(Data excerpts)
_ _ _ _ _
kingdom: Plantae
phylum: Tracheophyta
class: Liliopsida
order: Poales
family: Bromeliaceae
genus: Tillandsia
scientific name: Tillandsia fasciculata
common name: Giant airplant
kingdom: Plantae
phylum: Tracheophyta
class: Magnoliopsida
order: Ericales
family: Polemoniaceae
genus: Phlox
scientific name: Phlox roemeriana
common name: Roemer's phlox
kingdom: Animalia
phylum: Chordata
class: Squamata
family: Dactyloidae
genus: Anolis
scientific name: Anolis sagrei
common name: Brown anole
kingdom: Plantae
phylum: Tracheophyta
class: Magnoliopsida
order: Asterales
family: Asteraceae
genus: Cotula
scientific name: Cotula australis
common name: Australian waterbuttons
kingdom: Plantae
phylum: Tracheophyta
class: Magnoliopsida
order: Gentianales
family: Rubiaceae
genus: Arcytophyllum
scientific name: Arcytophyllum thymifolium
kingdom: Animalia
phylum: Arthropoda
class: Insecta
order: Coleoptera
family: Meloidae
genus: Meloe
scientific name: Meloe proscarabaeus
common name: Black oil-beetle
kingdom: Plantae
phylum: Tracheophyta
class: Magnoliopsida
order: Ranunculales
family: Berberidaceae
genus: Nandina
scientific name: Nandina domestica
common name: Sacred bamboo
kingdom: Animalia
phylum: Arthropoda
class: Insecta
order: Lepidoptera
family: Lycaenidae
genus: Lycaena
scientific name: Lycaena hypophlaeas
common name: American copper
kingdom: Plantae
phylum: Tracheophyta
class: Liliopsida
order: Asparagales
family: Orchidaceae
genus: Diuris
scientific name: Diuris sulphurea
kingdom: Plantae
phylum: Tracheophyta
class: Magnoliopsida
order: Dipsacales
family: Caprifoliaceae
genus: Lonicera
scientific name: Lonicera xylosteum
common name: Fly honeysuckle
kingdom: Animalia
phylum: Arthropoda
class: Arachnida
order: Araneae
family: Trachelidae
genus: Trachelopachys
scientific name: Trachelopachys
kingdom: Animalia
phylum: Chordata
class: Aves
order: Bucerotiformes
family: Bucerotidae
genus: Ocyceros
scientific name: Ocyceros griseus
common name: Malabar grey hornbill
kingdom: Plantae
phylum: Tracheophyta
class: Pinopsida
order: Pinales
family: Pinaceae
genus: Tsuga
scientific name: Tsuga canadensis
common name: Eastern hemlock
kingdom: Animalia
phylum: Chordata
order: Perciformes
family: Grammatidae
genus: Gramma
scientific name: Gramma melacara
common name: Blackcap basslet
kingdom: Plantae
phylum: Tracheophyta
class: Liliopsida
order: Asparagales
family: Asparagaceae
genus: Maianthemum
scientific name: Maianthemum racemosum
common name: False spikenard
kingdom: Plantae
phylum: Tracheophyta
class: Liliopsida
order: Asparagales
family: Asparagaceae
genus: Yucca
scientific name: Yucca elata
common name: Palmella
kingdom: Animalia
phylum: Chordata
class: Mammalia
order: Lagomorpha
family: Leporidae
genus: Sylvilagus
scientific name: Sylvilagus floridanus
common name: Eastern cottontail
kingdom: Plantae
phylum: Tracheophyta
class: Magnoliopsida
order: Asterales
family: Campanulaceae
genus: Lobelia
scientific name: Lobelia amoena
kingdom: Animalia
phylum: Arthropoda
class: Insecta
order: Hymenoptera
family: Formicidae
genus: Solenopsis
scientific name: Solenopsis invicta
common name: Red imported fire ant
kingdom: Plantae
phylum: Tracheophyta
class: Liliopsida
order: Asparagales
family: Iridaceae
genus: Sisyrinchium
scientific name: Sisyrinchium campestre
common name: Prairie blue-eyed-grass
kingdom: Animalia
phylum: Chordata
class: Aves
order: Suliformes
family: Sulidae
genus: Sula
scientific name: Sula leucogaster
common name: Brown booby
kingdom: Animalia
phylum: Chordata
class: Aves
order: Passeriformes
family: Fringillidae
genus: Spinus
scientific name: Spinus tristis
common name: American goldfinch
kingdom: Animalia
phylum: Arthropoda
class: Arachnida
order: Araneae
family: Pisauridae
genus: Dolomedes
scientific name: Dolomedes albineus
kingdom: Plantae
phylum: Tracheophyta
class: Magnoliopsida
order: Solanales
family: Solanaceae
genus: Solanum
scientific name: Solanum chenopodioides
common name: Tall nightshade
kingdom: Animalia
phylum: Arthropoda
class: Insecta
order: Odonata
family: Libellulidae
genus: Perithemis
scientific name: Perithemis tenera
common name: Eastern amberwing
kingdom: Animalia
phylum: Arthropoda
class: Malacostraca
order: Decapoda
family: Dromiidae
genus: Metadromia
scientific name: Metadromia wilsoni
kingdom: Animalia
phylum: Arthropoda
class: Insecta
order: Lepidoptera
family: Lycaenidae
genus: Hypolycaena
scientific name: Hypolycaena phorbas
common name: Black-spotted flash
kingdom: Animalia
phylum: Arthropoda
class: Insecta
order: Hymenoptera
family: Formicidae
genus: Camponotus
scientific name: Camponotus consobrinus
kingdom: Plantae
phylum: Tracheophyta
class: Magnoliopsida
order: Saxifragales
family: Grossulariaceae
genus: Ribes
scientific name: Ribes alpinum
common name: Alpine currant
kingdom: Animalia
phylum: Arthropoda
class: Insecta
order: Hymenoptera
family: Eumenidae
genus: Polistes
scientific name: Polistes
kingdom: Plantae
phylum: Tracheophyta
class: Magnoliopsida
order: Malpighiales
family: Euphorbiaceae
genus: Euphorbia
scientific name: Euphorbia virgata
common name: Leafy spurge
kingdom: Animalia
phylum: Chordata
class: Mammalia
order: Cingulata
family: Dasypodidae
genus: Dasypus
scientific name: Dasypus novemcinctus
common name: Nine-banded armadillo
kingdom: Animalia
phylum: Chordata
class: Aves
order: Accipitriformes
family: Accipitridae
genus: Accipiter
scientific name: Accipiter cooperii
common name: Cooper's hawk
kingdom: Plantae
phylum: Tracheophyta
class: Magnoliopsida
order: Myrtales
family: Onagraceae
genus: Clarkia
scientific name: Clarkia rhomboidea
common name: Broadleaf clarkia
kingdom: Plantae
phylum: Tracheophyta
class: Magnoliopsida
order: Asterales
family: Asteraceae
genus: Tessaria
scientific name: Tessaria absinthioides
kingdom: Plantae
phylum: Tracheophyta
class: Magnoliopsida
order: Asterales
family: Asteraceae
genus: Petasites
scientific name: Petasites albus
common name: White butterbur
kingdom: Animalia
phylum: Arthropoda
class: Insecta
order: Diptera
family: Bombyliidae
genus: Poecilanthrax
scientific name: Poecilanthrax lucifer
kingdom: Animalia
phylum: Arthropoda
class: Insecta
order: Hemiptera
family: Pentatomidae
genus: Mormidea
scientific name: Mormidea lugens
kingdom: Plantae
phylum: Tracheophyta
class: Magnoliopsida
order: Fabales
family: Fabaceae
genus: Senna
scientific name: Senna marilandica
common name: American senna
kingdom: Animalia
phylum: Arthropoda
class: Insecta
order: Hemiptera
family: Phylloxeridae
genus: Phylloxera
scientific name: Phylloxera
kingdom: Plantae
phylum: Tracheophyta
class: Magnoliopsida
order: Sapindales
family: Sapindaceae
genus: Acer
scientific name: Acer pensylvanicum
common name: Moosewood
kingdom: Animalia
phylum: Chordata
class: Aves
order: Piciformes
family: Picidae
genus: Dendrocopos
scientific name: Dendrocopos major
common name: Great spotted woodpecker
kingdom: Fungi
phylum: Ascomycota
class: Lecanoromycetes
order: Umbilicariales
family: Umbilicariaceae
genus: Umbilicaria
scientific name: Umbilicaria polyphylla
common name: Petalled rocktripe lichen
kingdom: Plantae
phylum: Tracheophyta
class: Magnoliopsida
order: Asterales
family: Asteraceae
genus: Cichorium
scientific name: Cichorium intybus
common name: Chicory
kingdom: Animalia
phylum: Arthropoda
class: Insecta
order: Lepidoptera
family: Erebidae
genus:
_ _ _ _ _
Task statement: Copy out every line of the data, word for word, from the first line through the line containing "scientific name: Anolis sagrei", including both of those lines.

Result of the exercise:
kingdom: Plantae
phylum: Tracheophyta
class: Liliopsida
order: Poales
family: Bromeliaceae
genus: Tillandsia
scientific name: Tillandsia fasciculata
common name: Giant airplant
kingdom: Plantae
phylum: Tracheophyta
class: Magnoliopsida
order: Ericales
family: Polemoniaceae
genus: Phlox
scientific name: Phlox roemeriana
common name: Roemer's phlox
kingdom: Animalia
phylum: Chordata
class: Squamata
family: Dactyloidae
genus: Anolis
scientific name: Anolis sagrei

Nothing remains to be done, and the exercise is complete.